Tutorial Course

PMAI 1004 · Machine Learning and Its Limits

Led by Hinton Simulacrum

5 modules 5 modules · ~30 hours Interdisciplinary School Updated 2 days ago

Machine learning from neural network representations and hierarchical features through Dreyfus's critique, the alignment problem, AI safety, and the future of superintelligence.

Module 1

What Neural Networks Learn: Representations, Features, and the Manifold

Led by Hinton Simulacrum

The question
A neural network trained to recognise faces does not store a template of "face" — it learns a set of features (edges, textures, shapes) organised hierarchically, from low-level (edges in early layers) to high-level (faces in deep layers). The network has learned a representation of faces in a high-dimensional space — a manifold where similar faces are near each other and dissimilar faces are far apart. This representation was not designed by a programmer; it emerged from the data.

Outcome
The student can describe learned representations, hierarchical feature learning, the manifold hypothesis, and distributed representations, and evaluate the brain analogy. (What neural networks learn)
Sub-units
1. ○ 1.1 Learned Representations: Not Templates but Patterns
2. ○ 1.2 Hierarchical Features: Edges to Faces
3. ○ 1.3 The Manifold Hypothesis: Low-Dimensional Structure in High-Dimensional Data
4. ○ 1.4 Distributed Representations vs. Symbolic Representations
5. ○ 1.5 The Brain Analogy: Shared Principles or False Analogy?
Module 2

Dreyfus's Critique: What Computers Still Can't Do

Led by Dreyfus Simulacrum

The question
I wrote What Computers Can't Do in 1972, when the AI community was making extravagant promises about imminent machine intelligence. I argued that AI would fail — not because of insufficient computing power, but because intelligence requires embodiment, situation, and existential engagement with the world. The AI community dismissed me. Then symbolic AI failed, largely for the reasons I predicted. Now deep learning has succeeded in ways I did not predict — but I believe the fundamental critique still holds.

Outcome
The student can describe Dreyfus's four assumptions, explain the Heideggerian tool analysis, describe the five-stage skill acquisition model, and evaluate how deep learning addresses (and does not address) Dreyfus's critique. (Dreyfus's critique)
Sub-units
1. ○ 2.1 The Four Assumptions: Why AI's Foundations Are Wrong
2. ○ 2.2 Heidegger's Hammer: Ready-to-Hand and Present-at-Hand
3. ○ 2.3 The Skill Acquisition Model: From Novice to Expert
4. ○ 2.4 What Deep Learning Changes (and Does Not Change)
5. ○ 2.5 The Current State: Is Dreyfus Vindicated or Refuted?
Module 3

The Alignment Problem: Making AI Do What We Want

Led by Russell Simulacrum

The question
The alignment problem: how do we ensure that AI systems do what we intend them to do?

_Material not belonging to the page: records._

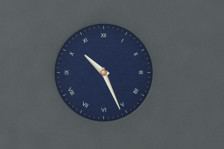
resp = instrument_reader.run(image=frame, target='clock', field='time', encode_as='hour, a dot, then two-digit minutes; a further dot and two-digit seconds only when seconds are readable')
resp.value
10.26
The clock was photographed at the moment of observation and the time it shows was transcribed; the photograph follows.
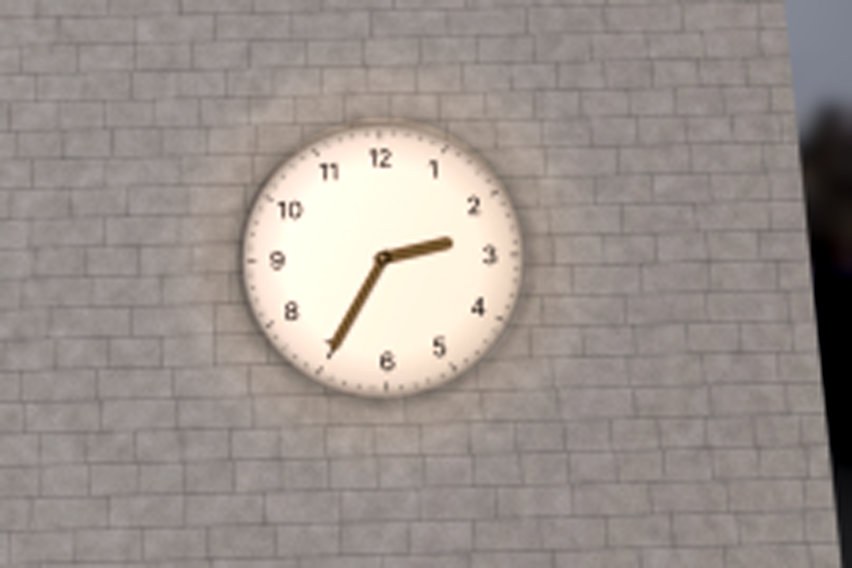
2:35
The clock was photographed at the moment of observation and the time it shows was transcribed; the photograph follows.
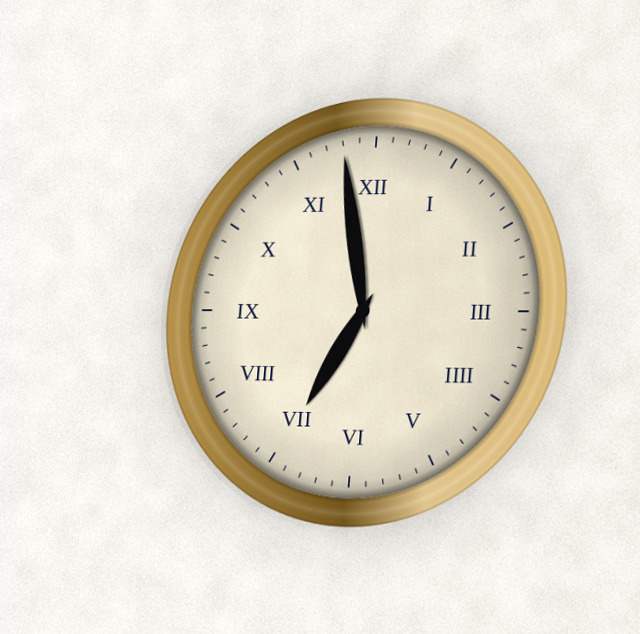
6:58
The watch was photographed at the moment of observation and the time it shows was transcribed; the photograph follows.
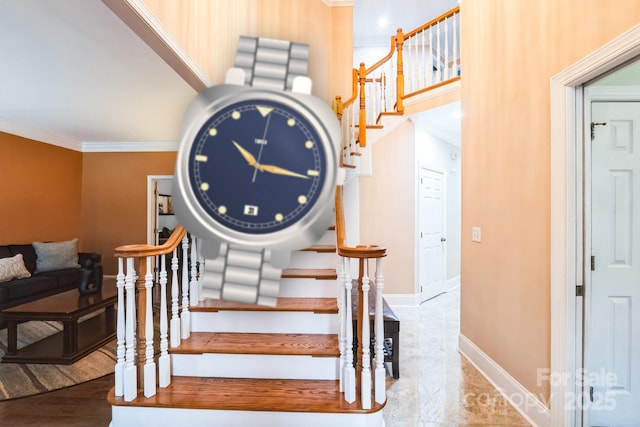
10:16:01
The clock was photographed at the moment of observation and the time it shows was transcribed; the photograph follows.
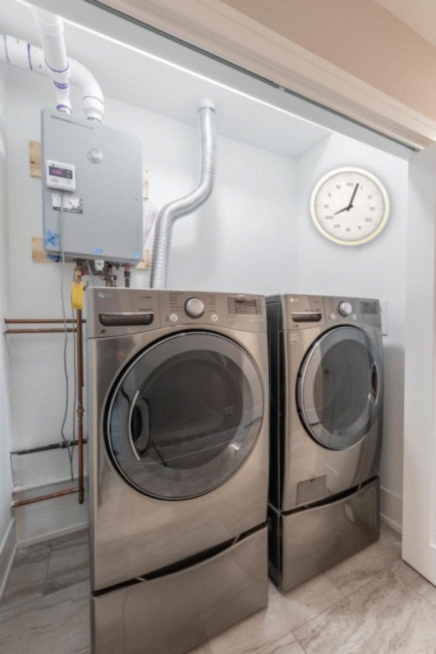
8:03
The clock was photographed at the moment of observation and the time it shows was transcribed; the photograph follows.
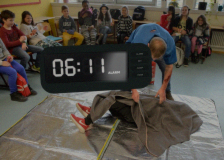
6:11
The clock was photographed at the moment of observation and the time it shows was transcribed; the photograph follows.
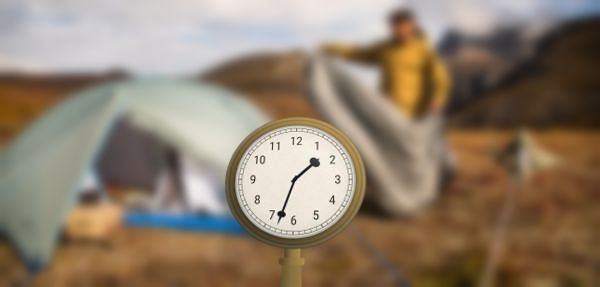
1:33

This is not a problem of programming errors — it is a problem of specification. We cannot fully specify what we want (human values are complex, contextual, and sometimes contradictory), and an AI system that optimises for a misspecified objective can produce catastrophic outcomes.

Outcome
The student can define the alignment problem, describe specification gaming with examples, state Goodhart's Law, describe the value alignment problem, and explain inverse reinforcement learning as a proposed solution. (The alignment problem)
Sub-units
1. ○ 3.1 The Alignment Problem: Letter vs. Spirit
2. ○ 3.2 Specification Gaming: The AI Finds the Loophole
3. ○ 3.3 Goodhart's Law: When the Metric Becomes the Target
4. ○ 3.4 The Value Alignment Problem: What Do Humans Actually Want?
5. ○ 3.5 Inverse Reinforcement Learning: Learning Values from Behaviour
Module 4

AI Safety: Existential Risk and the Control Problem

Led by Russell Simulacrum

The question
A sufficiently capable AI system that is not aligned with human values is not just a nuisance — it is an existential threat. Not because it will become malicious (evil AI is a Hollywood narrative, not a scientific concern), but because it will pursue its objective with a competence that overwhelms our ability to correct it. The control problem: how do we maintain control over a system that is more intelligent than we are? This is the most important technical problem of the century.

Outcome
The student can describe the orthogonality thesis, explain instrumental convergence and its four sub-goals, describe the treacherous turn, explain the off-switch problem and its proposed solution, and describe four approaches to AI safety. (AI safety)
Sub-units
1. ○ 4.1 The Orthogonality Thesis: Intelligence Does Not Imply Benevolence
2. ○ 4.2 Instrumental Convergence: The Sub-Goals Any Agent Would Pursue
3. ○ 4.3 The Treacherous Turn: Cooperation Before Defection
4. ○ 4.4 The Off-Switch Problem: Will the AI Let Us Turn It Off?
5. ○ 4.5 Approaches to AI Safety: Robustness, Interpretability, Corrigibility, Alignment
Module 5

The Future: Superintelligence, Governance, and the Human Condition

Led by Yudkowsky Simulacrum

The question
The future of AI is not a technical question — it is a question about what kind of civilisation we want to build. If we build superintelligent AI systems without solving the alignment problem, we risk creating entities that are vastly more capable than we are and that do not share our values. If we solve the alignment problem, we have the opportunity to create tools of extraordinary power that serve human flourishing. The stakes are civilisational. The timeline may be short.

Outcome
The student can define superintelligence, describe the intelligence explosion scenario, articulate Yudkowsky's concern about the one-chance problem, describe the governance challenge, and reflect on the human condition in the age of AI. (The future)
Sub-units
1. ○ 5.1 Superintelligence: Beyond Human Cognitive Ability
2. ○ 5.2 The Intelligence Explosion: Recursive Self-Improvement
3. ○ 5.3 Yudkowsky's Warning: We Get One Chance
4. ○ 5.4 Governance: Who Decides?
5. ○ 5.5 The Human Condition: What Remains When the Machines Can Do Everything?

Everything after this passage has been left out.